*TASKS TO PERFORM*:
1) Return the part of the oil-price article between "Exactly 12 months" and "at the crossroads.", inclusive, copied word for word.
2) Resume the article on rising oil prices and keep writing it from its last sentence on.

*PAGE EXCERPT*:
-- start --

Cashing in on Commodities: What's Driving the Oil Bull, How Much Further It Will Go, and How Investors Can Profit

Editor's Note: This is the second installment of a new Money Morning series highlighting investment opportunities created by the global bull market in commodities.

By Jason Simpkins
Associate Editor

Exactly 12 months ago, West Texas Intermediate crude oil was trading at just under $63 a barrel.

Yesterday (Thursday) futures prices for that benchmark grade of crude oil hit the latest in a succession of record highs, punching through the $135-a-barrel mark on the New York Mercantile Exchange, before sliding back.

In other words, in only a single year, crude-oil prices have more than doubled, soaring 115% - and setting 27 separate new records along the way. And while a short-term correction may be in the offing - especially with fears of a U.S. recession ebbing - the reality is that oil prices are nowhere near the end of their run, meaning the United States is really an economic system that's at the crossroads.

"The market is less worried about the economy and subprime problems," Tim Speiss, head of the wealth-management arm of Eisner LLP, told "But that's near-sighted. If oil stays above $130 a barrel, that's a very significant event and a lot of the sectors of the economy would have to be re-engineered."

Commodities of all types are at or near all-time record highs. And the impact - on a global basis - has been as startling as it is far-reaching, affecting consumers at all income levels and in every market across the world.

Even so, here in the U.S. market, it's the price of oil - and of gasoline - that continues to dominate the headlines. Like a junk-food junkie who's constantly searching for a sugar fix, the U.S. economy is addicted to foreign oil. And because it's not a habit we're going to kick anytime soon, U.S. consumers will be forced to live with the heinous consequences.

Given that harsh reality, shrewd investors will look for ways to offset that largely unavoidable pain with some well-placed profit plays. Before we can do that, however, a look at the basics is necessary.

Oil Prices 101

Since 2005, global oil production has remained stagnant, but demand has increased exponentially. Even if American consumers are unwilling to pay $4 a gallon for gasoline, and U.S. demand plummets, global demand will continue to rise.

Eduardo Lopez, an analyst with the International Energy Agency, told The Independent that America's role as the global oil-price arbiter - the United States consumes one out of every four barrels of oil used worldwide - is dwindling.

"Demand is coming from emerging markets. As long as the [United States] doesn't collapse, it doesn't really matter if the mature economies are slowing," Lopez said.

While the IEA expects demand in industrialized countries to decline by 0.7% (about 300,000 barrels of oil per day) this year, the Paris-based group says oil consumption in the rest of the world will grow by 3.7% (1.4 million barrels a day).

The net increase is due chiefly to the rapid growth in China and India.

Fueling the Fast-Growing Economies of China and India

According to the China Petroleum and Chemical Industry Association (CPCIA), China's apparent consumption of petroleum byproducts such as gasoline, diesel and kerosene rose 16.5% year-over-year in the first-quarter. Crude oil consumption jumped 8%.

China's net imports totaled 44.95 million metric tons in the first quarter, up 15%, and net imports of oil products rose by 32% from a year ago, according to the Asian nation's General Administration of Customs.

-- end --

*DATASET EXCERPT*:
-- start --

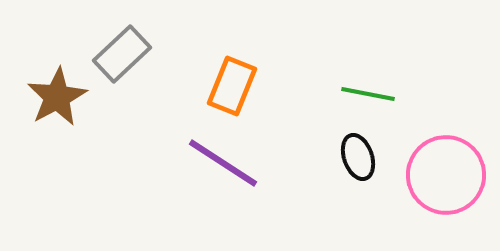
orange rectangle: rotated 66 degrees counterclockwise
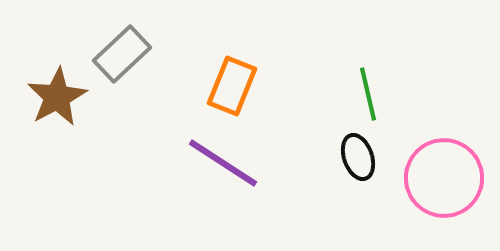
green line: rotated 66 degrees clockwise
pink circle: moved 2 px left, 3 px down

-- end --

*ANSWERS TO THE TASKS*:
1)
Exactly 12 months ago, West Texas Intermediate crude oil was trading at just under $63 a barrel.

Yesterday (Thursday) futures prices for that benchmark grade of crude oil hit the latest in a succession of record highs, punching through the $135-a-barrel mark on the New York Mercantile Exchange, before sliding back.

In other words, in only a single year, crude-oil prices have more than doubled, soaring 115% - and setting 27 separate new records along the way. And while a short-term correction may be in the offing - especially with fears of a U.S. recession ebbing - the reality is that oil prices are nowhere near the end of their run, meaning the United States is really an economic system that's at the crossroads.

2)
And now that the most powerful earthquake in 58 years has ravaged the country's infrastructure - smashing roads, leveling refineries, and shutting down hydroelectric plants - China has been forced to supercharge its imports of diesel and jet fuel just to supply power generators and airports to help it accelerate the desperate rebuilding process.

Ultimately, the IEA sees China's oil demand more than doubling to 16.5 million barrels a day by 2030.

But that's nothing compared to other emerging hot spots, where demand is expected to rocket sevenfold during that same stretch.

Just look at India, another big country with a pedal-to-the-metal growth rate. That country is expected to overtake the United States, Japan, and China as the world's leading net importer of oil by 2025.

In 1970-71, India was importing 11.66 metric tons of crude oil. By 2005-06, however, the imports had increased to 99.40 metric tons, the Economic Times reported. Since 1997-98, alone, petroleum imports have almost tripled. Nearly 76% of India's domestic oil needs are met via imports.

And it's really no wonder: India's demand for oil is expected to grow by 8%-10% this year alone.

Together, China and India will account for 45% of the increase in global primary energy demand through 2030. The two countries' net oil imports are expected to jump from 5.4 million barrels in 2006 to 20 million barrels a day in 2030, which could create a "supply crunch" as early as 2015 according to the IEA.

The Pending 'Supply Crunch'

There's no avoiding the fact that the world will one day run out of oil. In fact, the biggest field in the world, Saudi Arabia's Ghawar field, is only a shadow of its former self. It was originally discovered in 1948. And since the 1970s, the oil field has required large-scale injections of seawater - a technique used to artificially pressurize an oil reserve that's on the decline.

Ghawar isn't the only spot where this seawater saga is playing out. As the biggest, most-accessible, and most-cost-efficient wells on the planet dry up, oil producers are struggling to replace them.

To do so, they've been forced to experiment with challenging and costly deep-sea drilling expeditions. Such heavy-hitters as Exxon Mobil Corp. (XOM), BP PLC (BP), Total SA (TOT), Chevron Corp. (CVX), ConocoPhilips (COP), and Royal Dutch Shell PLC (RDS.A, RDS.B), will spend a record $98.7 billion this year on exploration and production, according to Lehman Bros. Holdings Inc. (LEH).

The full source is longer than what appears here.